WHAT THIS TASK INVOLVES: The listing below is to be copied exactly, with pictures excluded.

INFORMATION SHOWN:
*** Block opens ***
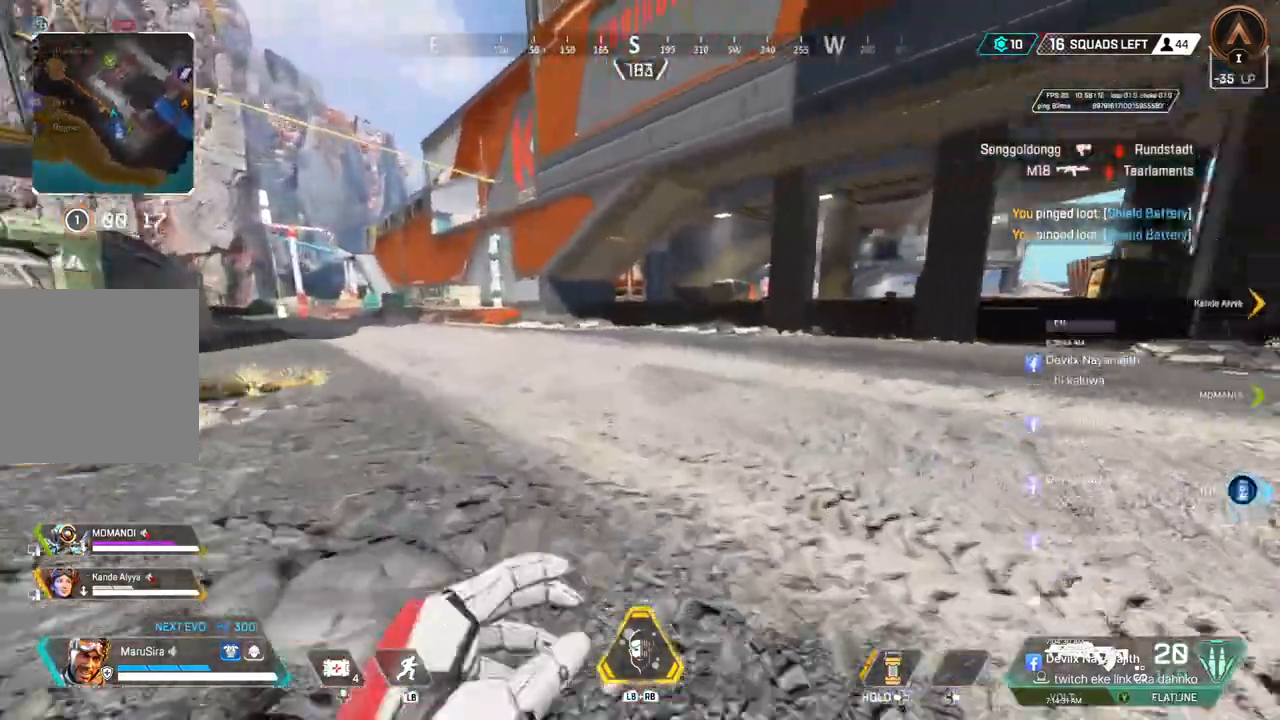
{"buttons": ["B"], "left_stick": "up", "right_stick": "center", "events": [[67, "right_stick", "up-right"], [133, "right_stick", "center"], [300, "B", "down"]]}
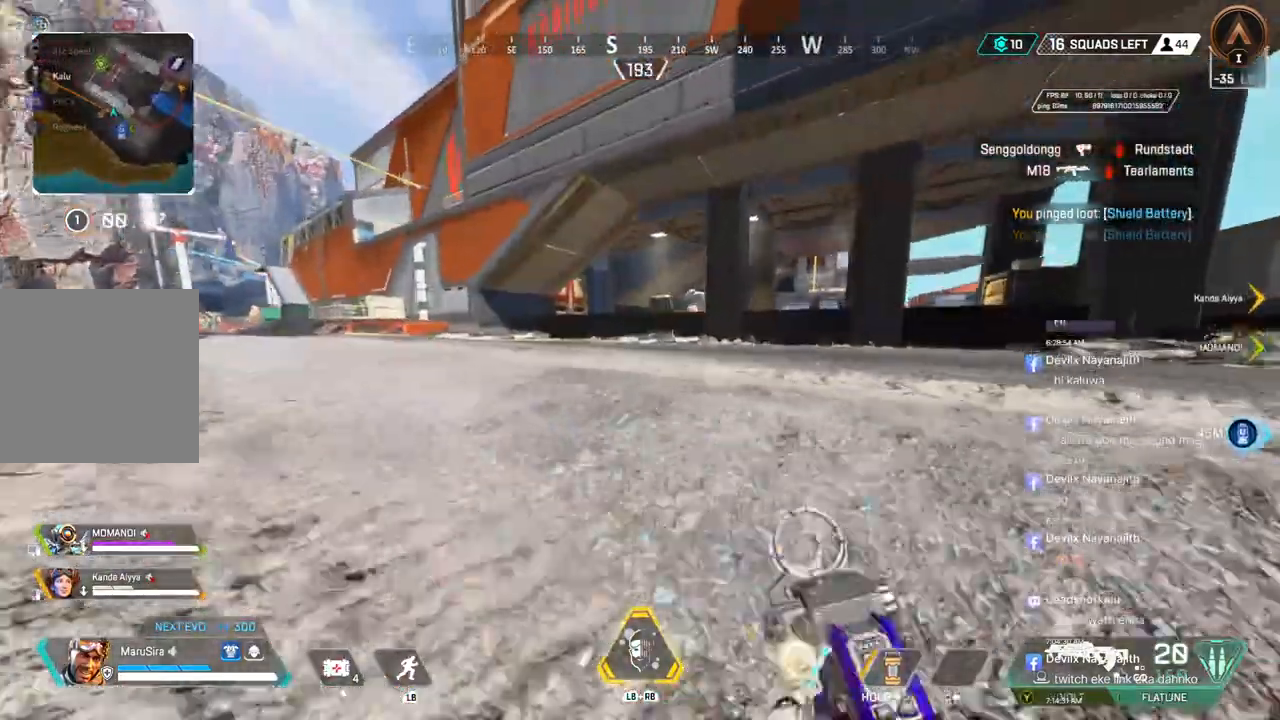
{"buttons": [], "left_stick": "up", "right_stick": "center", "events": [[200, "A", "down"], [267, "B", "up"], [333, "A", "up"]]}
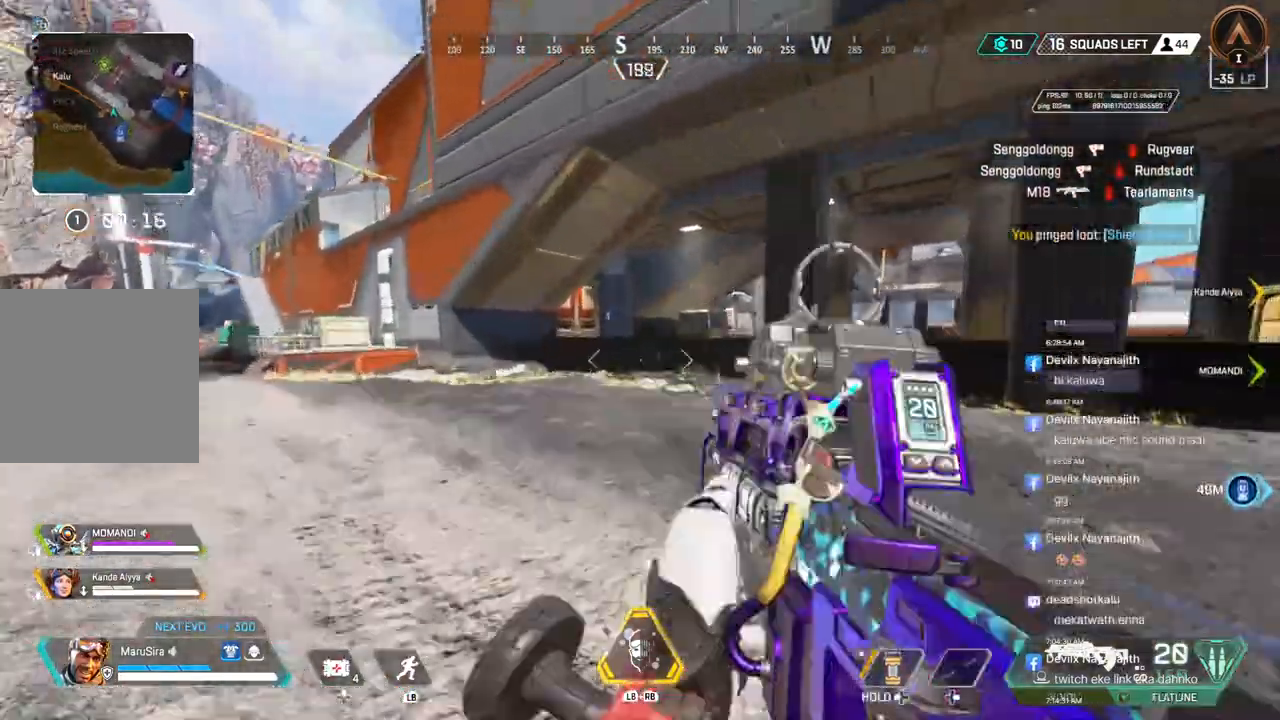
{"buttons": [], "left_stick": "up", "right_stick": "center", "events": []}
*** Block closes ***
PROBLEM SOLUTION:
{"buttons": ["B"], "left_stick": "up", "right_stick": "center", "events": [[67, "right_stick", "up-right"], [133, "right_stick", "center"], [300, "B", "down"]]}
{"buttons": [], "left_stick": "up", "right_stick": "center", "events": [[200, "A", "down"], [267, "B", "up"], [333, "A", "up"]]}
{"buttons": [], "left_stick": "up", "right_stick": "center", "events": []}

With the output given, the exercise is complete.